(First published on LinkedIn)
Within agile teams, generalizing specialists are valued over the specialists that permeate traditional teams - e.g. on agile teams everyone can do analysis or design on any given day - these are not activities segregated to a given person with the title of Analyst or Designer.
This lack of segregation acknowledges that competencies are not roles. But how did we come to view them as roles?
When I graduated form university in 1978 in Computer Science and started my first job as a programmer, we did everything – requirements, analysis, design, development, testing, and deployment.We were generalizing specialists with a bunch of different competencies. Most projects were a team of 3-5 people (or less) so the size of what we could do was often fairly small.
In the 1980’s and the 1990’s we started to move away from that model and became specialists as each of these competencies became roles and then these roles became organizational groups within IT. In the late 1980s and early 1990’s we started to add project management to that list of specialist roles.
As we became more specialized the size of projects we did (or thought we could do) grew exponentially. And so did the size of our failures as was evidenced by the various studies looking at this issue starting in the mid-1990’s.
An off-shoot of this model was that we added a lot of documents, reporting, and controls to our project and software development processes – it all became very heavy.
The Agile Manifesto in 2001 started to change all that from a software development perspective as it tried to stem the bleeding we had created with these monolithic projects and the systems they were to create by recognizing that software development was most successful when we did only what was really important, we keep things simple, and we recognized that we couldn`t know everything up front.
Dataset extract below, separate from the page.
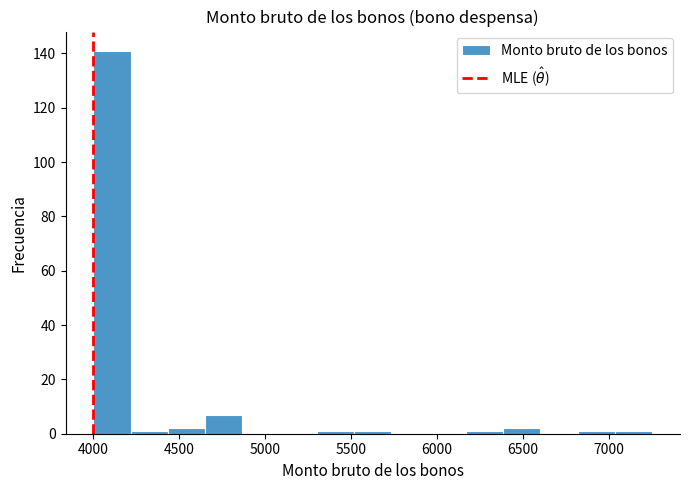

What is the height of the bar covering 4450 to 4650 on the x-axis? Neither the bar edges nor the heights are printed on the chart, so give them approximately, as read against the axes.

2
In many ways, Agile takes us back to our roots. On any given day on any given project, any competency can be brought to bear on the work at hand by anyone on the team. No one looks at the other person and says "well that's not your role!"
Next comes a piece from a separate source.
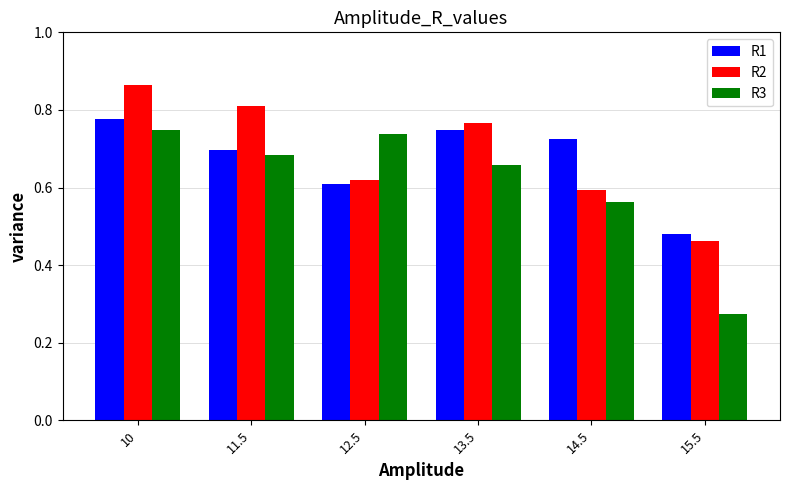

Which series has the widest spread of values?

R3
When we are born we are canvas for learning. As we grow we learn all sorts of things in all sorts of contexts; that is, we develop all sorts of competencies - some through formal education, some which seem inherent in us that we develop on our own through our interests an hobbies, and some we learn through work. All of the competencies that we develop through whatever means are available to each of us in every context we find ourselves in - including in our work lives.
As illustrated in the graphic at the start of this article, the people we hire show up with all kinds of competencies - why would we want to pigeon-hole them into roles and restrict their value to us? Why would we not want all their competencies to be utilized to our collective benefit? Isn't that why we hired them in the first place?